▶ Excerpt
Finally, BIA@2 MHz, BIAVermeiren, and BIAPeniche were verified to check their applicability for sarcopenia diagnosis. The two BIA prediction equations by Vermeiren and Peniche were 55.4% and 73.3% overall agreement and Cohen’s Kappa of 0.216 and 0.300, causing detailed analysis on sensitivity, specificity, positive predictive value, and negative predictive value to be impossible. In contrast, the newly developed appendicular lean-specific high-frequency BIA prediction equation had an overall agreement of 94.9% and Cohen’s Kappa of 0.779 (almost perfect), making evaluation possible due to its sensitivity, specificity, positive predictive value, and negative predictive value to be determined suitable for individual sarcopenia diagnoses and clinical application. In particular, the specificity, negative predictive value, and positive predictive value showed potential for accurate diagnosis above 90%, while the sensitivity of 71.4% was much higher than the previously reported 37%–55% [34] and showed improved results with a sensitivity of 63.3% from the recently reported multifrequency prediction equation using 250 kHz ZI and 50 kHz Xc. The improved values of sensitivity, specificity, positive predictive value, and negative predictive value would be applicable to epidemiological studies and clinical settings to a level comparable to that of DXA, unlike previous studies. As stated previously, such improvements would be based on the electrophysiological principle behind the usage of ZI within the 2 MHz–3 MHz range that allows sufficient conductivity in skeletal muscles [26, 32, 35]. It is recommended that future studies develop BIA prediction equations for appendicular skeletal muscle using ZI within the high frequency range of 2 MHz–3 MHz.

▶ Exercise data
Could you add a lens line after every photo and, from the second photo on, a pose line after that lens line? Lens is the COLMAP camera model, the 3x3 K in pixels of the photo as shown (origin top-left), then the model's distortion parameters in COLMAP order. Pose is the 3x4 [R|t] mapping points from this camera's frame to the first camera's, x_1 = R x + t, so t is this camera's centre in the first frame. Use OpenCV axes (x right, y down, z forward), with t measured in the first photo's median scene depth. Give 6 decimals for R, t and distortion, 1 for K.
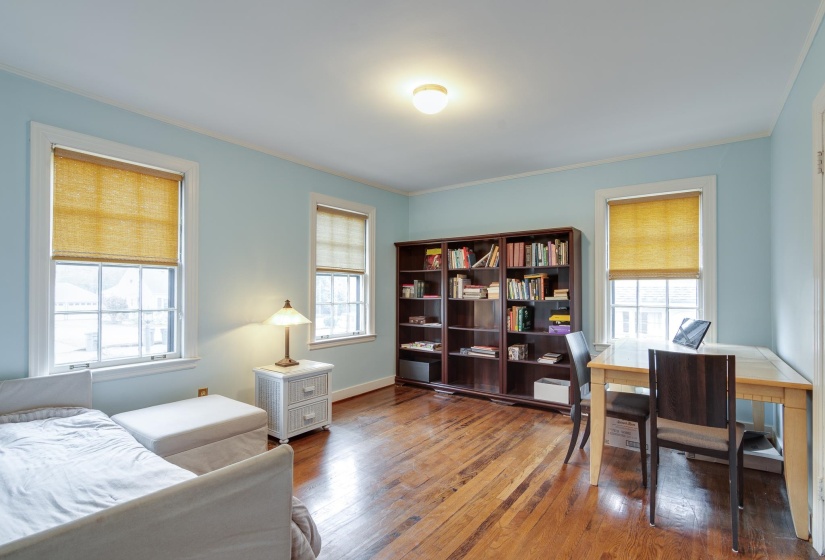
lens RADIAL K [[403.1, 0, 421.7], [0, 403.1, 285.3], [0, 0, 1]] dist [0.000441, 0.000751]
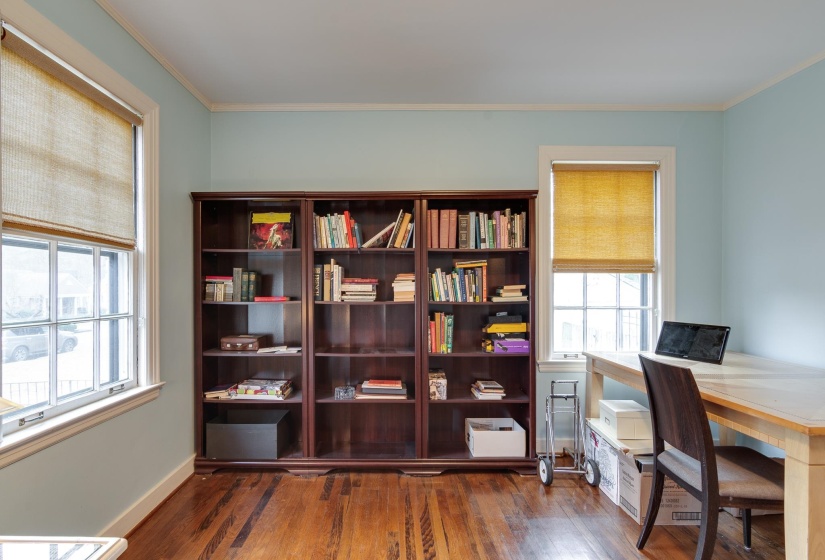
lens RADIAL K [[422.5, 0, 410.4], [0, 422.5, 290.2], [0, 0, 1]] dist [0.003227, 0.000525]
pose [[0.816542, -0.004541, 0.577268, -0.171972], [-0.003958, 0.999902, 0.013465, 0.008605], [-0.577272, -0.013280, 0.816444, 0.478715]]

▶ Exercises to complete
1 – Name the diagnostic measures the sarcopenia BIA excerpt uses to evaluate the newly developed prediction equation.
2 – Based on the sarcopenia BIA excerpt, state whether each statement is true (yes or no), and quote the words that decide it. (a) The Peniche equation reached 73.3% overall agreement. (b) The newly developed equation's sensitivity exceeded 90%. (c) Future studies are advised to use ZI in the 2 MHz–3 MHz range.
3 – Write the next part of the sarcopenia BIA excerpt, starting after its final sentence.

▶ Numbered answers
1 – Sensitivity, specificity, positive predictive value, negative predictive value

2 –
(a) Yes: "The two BIA prediction equations by Vermeiren and Peniche were 55.4% and 73.3% overall agreement"
(b) No: "while the sensitivity of 71.4% was much higher than the previously reported 37%–55%"
(c) Yes: "It is recommended that future studies develop BIA prediction equations for appendicular skeletal muscle using ZI within the high frequency range of 2 MHz–3 MHz."

3 –
This study developed a new appendicular lean-specific high-frequency BIA prediction equation for the prediction of ALM based on 195 healthy older people aged 70 years and over in Korea. The relatively narrow range of age and BMI, living environment, the health status of the participants, and the sample size of the population under study, could affect the generalizability of our results. This study used DXA as a reference method for the ASM measurement. There are several limitations to using DXA to measure the ALM. ALM measurements were obtained by calculating the total muscle mass by subtracting the mineral content from the lean arm and leg mass. DXA does not separate skeletal muscle from the skin, connective tissue, or blood vessels [36, 37]. Thus, DXA may overestimate ALM [31, 32] compared to the gold standard (i.e., CT or MRI) to quantify body composition. Although there is a high correlation between DXA and the gold standard, DXA has been considered as the reference standard for the BIA model [3, 10, 38,39,40], fat infiltration that occurs in aging upon the replacement of water and connective tissue within muscle tissue with fat can have some influence on the accuracy of skeletal muscle mass measured using DXA [36, 41].

This study only investigated the elderly in the Seoul area of South Korea, so caution is required when generalizing its results to other populations. In addition, this study only measured the ALM of the elderly to diagnose sarcopenia, which has certain limitations in assessing sarcopenia in the elderly. Therefore, future research could add tests to diagnose severe sarcopenia (including muscle strength and performance), and also expand to different groups (children, adolescents and adults) and increase the sample size. Regarding the level of physical activity (PA), we recruited elcerly people who were apparently healthy and able to do activityes of daily living as the research participants. Participants' PA levels may also have an impact on BIA results. Future research should take morbidity/co-morbidities into consideration.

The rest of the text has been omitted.